Peu de temps après cette déclaration, le logiciel de Darkside s’est avéré être à l’origine de plusieurs attaques de ransomwares contre des fabricants et des cabinets juridiques en Europe et aux États-Unis.

Nouvelles fonctionnalités

Toujours selon Intel 471, en mars, DarkSide a développé plusieurs nouvelles fonctionnalités afin d’attirer de nouveaux affiliés. Celles-ci comprenaient des versions pour cibler les systèmes Microsoft Windows et Linux et des paramètres de cryptage améliorés. Ces nouvelles options incluaient également une fonctionnalité complète et intégrée directement au panneau de gestion afin de permettre d’organiser des appels pour pousser les victimes à payer des rançons ainsi qu’un moyen de lancer un système d’attaques en déni de service distribué (DDoS).
━━━━━━━━━━━━━━━━
▶ Questions de lecture
a – D'après le texte sur DarkSide :
(i) Contre quels types d'entreprises le logiciel de Darkside a-t-il mené des attaques de ransomwares ?
(ii) En quel mois DarkSide a-t-il développé plusieurs nouvelles fonctionnalités ?
(iii) Quels systèmes les nouvelles versions permettaient-elles de cibler ?
b – Imprimez sans aucune modification le passage du texte sur DarkSide qui commence par « Peu de temps » et se poursuit jusqu'à « et aux États-Unis. ».
Les données ne sont pas nécessaires pour répondre.

[Enregistrements extraits]
━━━━━━━━━━━━━━━━
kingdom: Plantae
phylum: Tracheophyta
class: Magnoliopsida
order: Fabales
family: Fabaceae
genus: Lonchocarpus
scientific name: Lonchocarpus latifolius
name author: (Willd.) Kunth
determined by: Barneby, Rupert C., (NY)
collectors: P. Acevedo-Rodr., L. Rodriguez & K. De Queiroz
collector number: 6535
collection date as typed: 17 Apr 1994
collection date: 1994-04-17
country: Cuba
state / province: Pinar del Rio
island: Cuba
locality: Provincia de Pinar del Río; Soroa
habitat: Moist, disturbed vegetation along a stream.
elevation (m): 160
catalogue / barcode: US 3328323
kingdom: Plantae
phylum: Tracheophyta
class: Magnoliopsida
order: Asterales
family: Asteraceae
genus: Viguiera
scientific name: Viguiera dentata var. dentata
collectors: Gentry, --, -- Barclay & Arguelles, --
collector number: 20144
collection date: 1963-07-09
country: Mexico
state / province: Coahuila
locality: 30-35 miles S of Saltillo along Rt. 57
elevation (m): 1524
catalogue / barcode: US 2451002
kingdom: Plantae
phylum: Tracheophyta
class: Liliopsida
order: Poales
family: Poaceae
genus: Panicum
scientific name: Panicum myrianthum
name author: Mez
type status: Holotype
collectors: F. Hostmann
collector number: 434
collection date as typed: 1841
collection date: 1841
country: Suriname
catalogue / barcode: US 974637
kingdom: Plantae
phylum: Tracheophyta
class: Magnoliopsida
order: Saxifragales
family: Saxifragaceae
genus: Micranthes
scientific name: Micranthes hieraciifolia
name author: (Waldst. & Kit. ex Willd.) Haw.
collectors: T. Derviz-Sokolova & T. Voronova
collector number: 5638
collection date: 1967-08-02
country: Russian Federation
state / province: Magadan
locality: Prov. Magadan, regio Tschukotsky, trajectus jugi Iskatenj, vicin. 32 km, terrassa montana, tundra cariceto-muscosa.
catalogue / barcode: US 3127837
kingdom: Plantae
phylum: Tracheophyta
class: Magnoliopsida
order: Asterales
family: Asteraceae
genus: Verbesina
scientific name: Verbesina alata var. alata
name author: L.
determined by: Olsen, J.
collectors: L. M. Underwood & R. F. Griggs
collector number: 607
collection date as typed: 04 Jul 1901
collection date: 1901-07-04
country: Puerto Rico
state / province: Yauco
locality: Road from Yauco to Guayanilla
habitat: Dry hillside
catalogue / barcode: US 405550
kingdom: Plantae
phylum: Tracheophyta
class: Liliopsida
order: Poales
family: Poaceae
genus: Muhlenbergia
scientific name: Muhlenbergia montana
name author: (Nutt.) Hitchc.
━━━━━━━━━━━━━━━━
▶ Réponses par question
a –
(i) Des fabricants et des cabinets juridiques, en Europe et aux États-Unis.
(ii) En mars.
(iii) Microsoft Windows et Linux.

b –
Peu de temps après cette déclaration, le logiciel de Darkside s’est avéré être à l’origine de plusieurs attaques de ransomwares contre des fabricants et des cabinets juridiques en Europe et aux États-Unis.